I have stopped many dog fights. This was nothing like that. I’ve never seen anything like it. A switch had flipped and she could not hear me, see me, or stop.

I screamed and screamed – as loud as I could, not caring who I woke – for help. Nobody came.

Eventually I threw myself over my senior dog, leaving only enough space to avoid crushing her and elbowing the big dog in the face. My old girl bit me, not knowing it was me, fighting as she was for her life.

I got off easy. I have a number of wounds (a foot, a hand) but no stitches and a prescription for antibiotics that should prevent any further physical harm befalling me.

My senior dog needed emergency surgery we cannot afford. I charged and borrowed to do it anyway as the vets had stabilized her and things looked promising if only she could have and recover from the surgery. Then she didn’t. She’s now on life support. I don’t know if she will live.

Other volunteers with the rescue have chipped in, their kindness precipitating more tears.

I’m having trouble living. Breathing. Eating. Sleeping. The lump in my throat is hard and sharp, my nerves jagged and jarred into action every time my phone rings.

Please don’t let it be the vet. Please don’t let it be more bad news.

Everything I thought I knew is in question. I am in question.

The grief is undulating though never softer in pitch than the roar of a stormy sea. I feel… I don’t even know anymore.

I feel at fault.

And here’s the thing. I did – nay, we did (the rescue, professional trainers, vets, vet techs) – everything, literally everything, to avoid this, never anticipating it could happen, this attack, unprovoked, nonsensical. Not by this dog. Unthinkable.

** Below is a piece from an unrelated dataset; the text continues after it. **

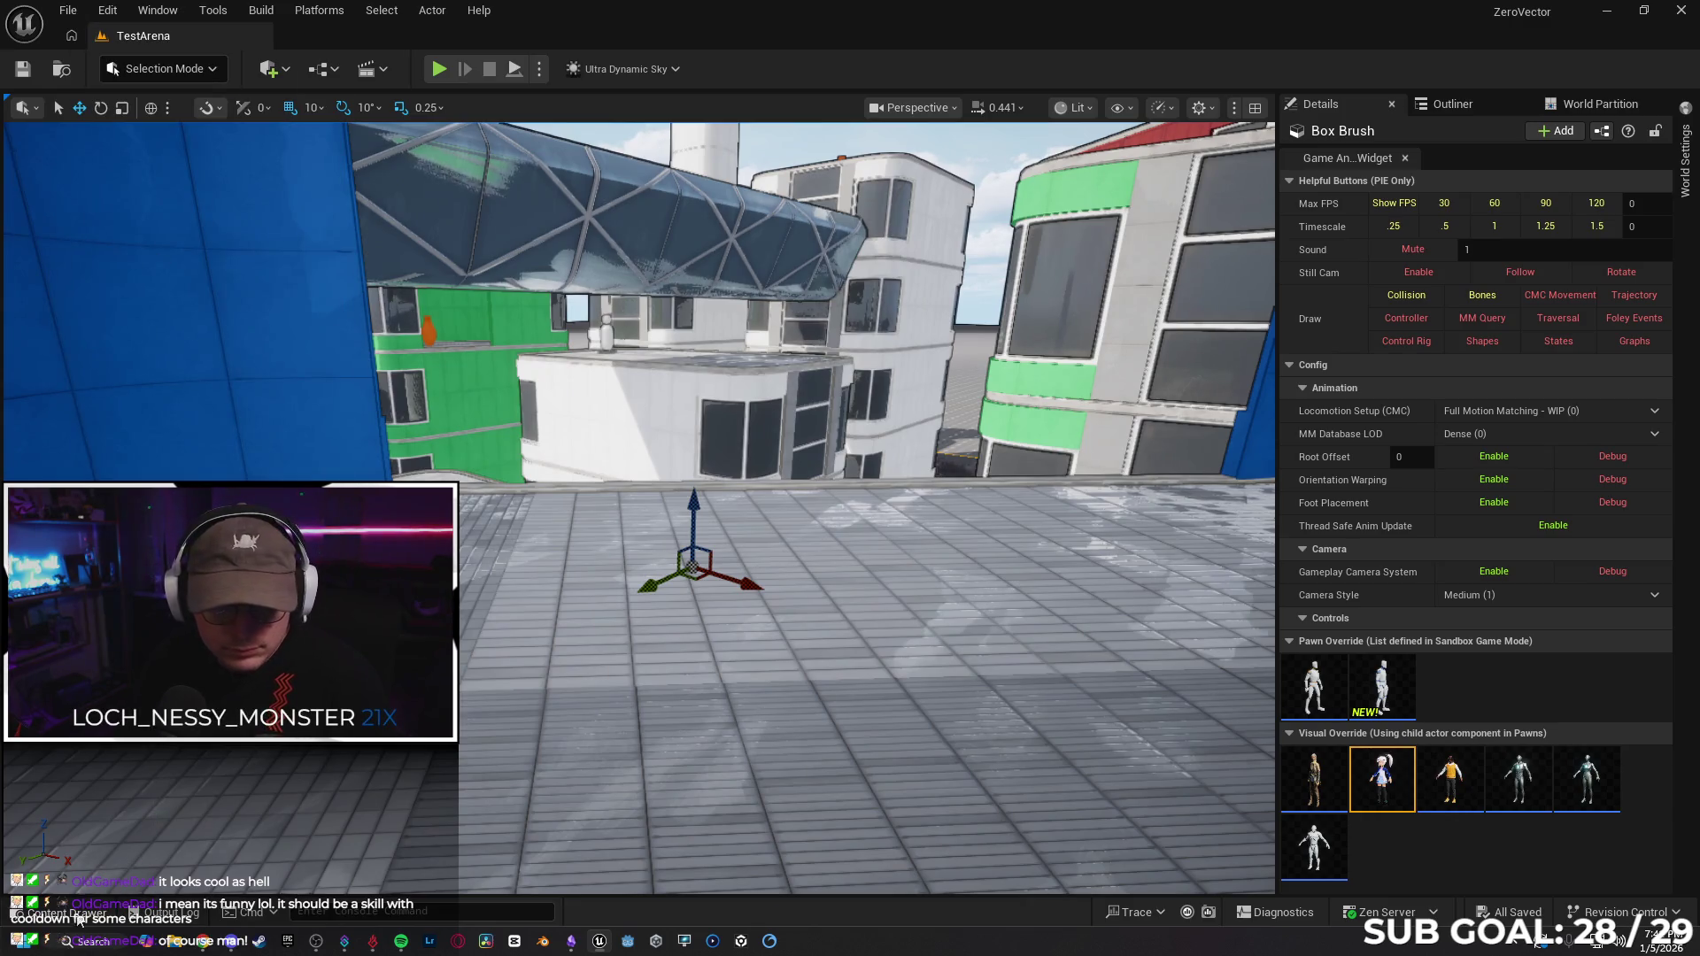
Open the Content Drawer at the Content root and inspect the Manny_clavicle_l_pose asset.
click(76, 917)
click(652, 526)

The day before this happened these two dogs were chumming on the couch together. I took a picture as the big dog gave up room so the senior could be comfortable.

I never saw this coming.

And I could not – despite it all – make her stop.

It is hard to keep breathing.

Autism spectrum?

Today I took my beloved Azulito to his paediatrician and received a referral for an autism spectrum disorder assessment.

The palpable judgement from other parents in the room whose kids were capable of sitting and waiting quietly was soul crushing as he struggled through a vast array of “symptoms”.

The wait is 6 to 9 months to even walk in the door.

I love this child. So much.

I haven’t cried like this or felt so shattered in a long time.

This chapter in life is tough. And very lonely.

Cancer

Gosh. I am so sorry for not writing. Ever.

Life has been busy. So busy. I’m parenting my crazy boys, fostering rescue dogs and working full time. The sleep deficit is at an all time high (low?).

But that’s not what brings me here.

I am stricken with an irrepressible urge to cry. A big ugly tear stained face and puffy eyes style cry.

I just ran into a colleague who has been off work for more than a year after being diagnosed suddenly with advanced and aggressive cancer.

I wanted so much to say “you look great”. I couldn’t. I wanted to cry. She looks and sounds like death. It took my breath away. Tears filled my eyes, my heart leapt to my throat, I could barely choke out “how are you?” Seems such an idiotic thing to ask. But it fell out of my mouth before I could shut the damned thing.

I walked back to my office to regroup and sort out the flood of feelings. I had this overwhelming sense of sadness. I felt afraid for my colleague. I missed my Mom. I felt ashamed of my shock and feeble question. Most of all I wanted (and still want) to cry.

Gosh. I hate this merciless disease.